Thanks for the reply. I am not familiar with those abbrevations, maybe if you spell them out i will know them?

I think a problem is that OOP is not very well defined. OOP means different things for different people and programming languages, which makes the discussion more difficult. I agree that inheritance and abstractions are typical OOP features which in C++ are implemented using virtual function.

I think that OOP takes too much credit for what really is sane programming practice. For example encapsulation. Any good C API uses opaque structures and a few functions. An opaque struct is in my opinion even safer than a private section in C++. The reason is that a pointer is always safe to keep on the stack but keeping object itself is not if the members would change.

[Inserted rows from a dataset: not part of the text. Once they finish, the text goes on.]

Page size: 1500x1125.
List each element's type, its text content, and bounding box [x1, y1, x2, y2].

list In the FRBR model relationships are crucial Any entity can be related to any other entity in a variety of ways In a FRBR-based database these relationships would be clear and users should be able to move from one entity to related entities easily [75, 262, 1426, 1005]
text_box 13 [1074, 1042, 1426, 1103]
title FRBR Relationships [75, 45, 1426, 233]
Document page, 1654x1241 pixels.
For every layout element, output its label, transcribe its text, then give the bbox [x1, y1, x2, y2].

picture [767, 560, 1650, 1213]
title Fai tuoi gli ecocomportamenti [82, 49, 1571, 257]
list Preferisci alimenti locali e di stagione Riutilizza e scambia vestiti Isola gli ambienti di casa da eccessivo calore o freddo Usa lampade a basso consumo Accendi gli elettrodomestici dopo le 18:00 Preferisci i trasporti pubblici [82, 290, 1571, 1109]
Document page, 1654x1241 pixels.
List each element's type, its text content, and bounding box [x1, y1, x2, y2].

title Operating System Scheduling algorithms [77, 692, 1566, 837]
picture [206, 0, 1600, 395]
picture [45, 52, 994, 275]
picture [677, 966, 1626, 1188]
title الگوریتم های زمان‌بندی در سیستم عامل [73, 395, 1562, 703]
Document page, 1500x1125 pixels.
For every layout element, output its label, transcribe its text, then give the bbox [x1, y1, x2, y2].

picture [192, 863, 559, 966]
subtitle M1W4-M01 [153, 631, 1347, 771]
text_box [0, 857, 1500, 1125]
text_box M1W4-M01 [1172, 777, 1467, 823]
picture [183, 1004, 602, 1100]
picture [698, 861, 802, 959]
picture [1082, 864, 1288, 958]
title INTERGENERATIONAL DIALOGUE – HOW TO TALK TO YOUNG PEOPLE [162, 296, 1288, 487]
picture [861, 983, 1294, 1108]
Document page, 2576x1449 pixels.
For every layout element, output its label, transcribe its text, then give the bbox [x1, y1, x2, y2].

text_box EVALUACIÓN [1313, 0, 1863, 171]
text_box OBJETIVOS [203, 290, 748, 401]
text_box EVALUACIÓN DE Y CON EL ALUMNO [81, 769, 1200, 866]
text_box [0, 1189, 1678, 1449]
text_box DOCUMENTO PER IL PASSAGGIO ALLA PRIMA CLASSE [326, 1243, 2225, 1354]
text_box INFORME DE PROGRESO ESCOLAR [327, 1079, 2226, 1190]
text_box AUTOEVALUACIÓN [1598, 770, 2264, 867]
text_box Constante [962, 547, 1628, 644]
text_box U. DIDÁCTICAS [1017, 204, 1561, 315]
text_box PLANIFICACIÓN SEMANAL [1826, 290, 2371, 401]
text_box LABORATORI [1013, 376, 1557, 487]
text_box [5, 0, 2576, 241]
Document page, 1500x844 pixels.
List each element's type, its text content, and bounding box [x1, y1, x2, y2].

Another iteresting thought it that if you would replace all private: and protected: declarations with public:, would the code not be object oriented anymore? If restricting access to variables is not an OOP feature, then I think that C++ does not bring much more than virtual functions (which enables polymorhism, inheritance etc.) to the laguage from an OOP perspective. Templates and RAII, better type safety are not that related to OOP I think.

I think that std::vector is an example of both encapsulation and generic programming which proves the point that most people here tries to make. OOP is only one technique among many. It is a good way but not the only way. Generic programming is another good way. So is procedural and functional and relational etc.
Quote:Original post by jonathanjansson
I am not familiar with those abbrevations, maybe if you spell them out i will know them?

Sure can [smile]

Single Responsiblity Principle - SRP
Open Closed Principle - OCP
Liskov Substitution Principle - LSP
Dependancy Inversion Principle - DIP (missed this one last time)
Interface Segregation Principle - ISP

I'm sure some of these can be reinterpreted for other paradigms too, but you will find these principles are frequently associated with Object Oriented Programming (*sneakily borrows links from ToohrVyk*).

Quote:Another iteresting thought it that if you would replace all private: and protected: declarations with public:, would the code not be object oriented anymore?

I'd say it would be less (not!) encapsulated and so less object oriented.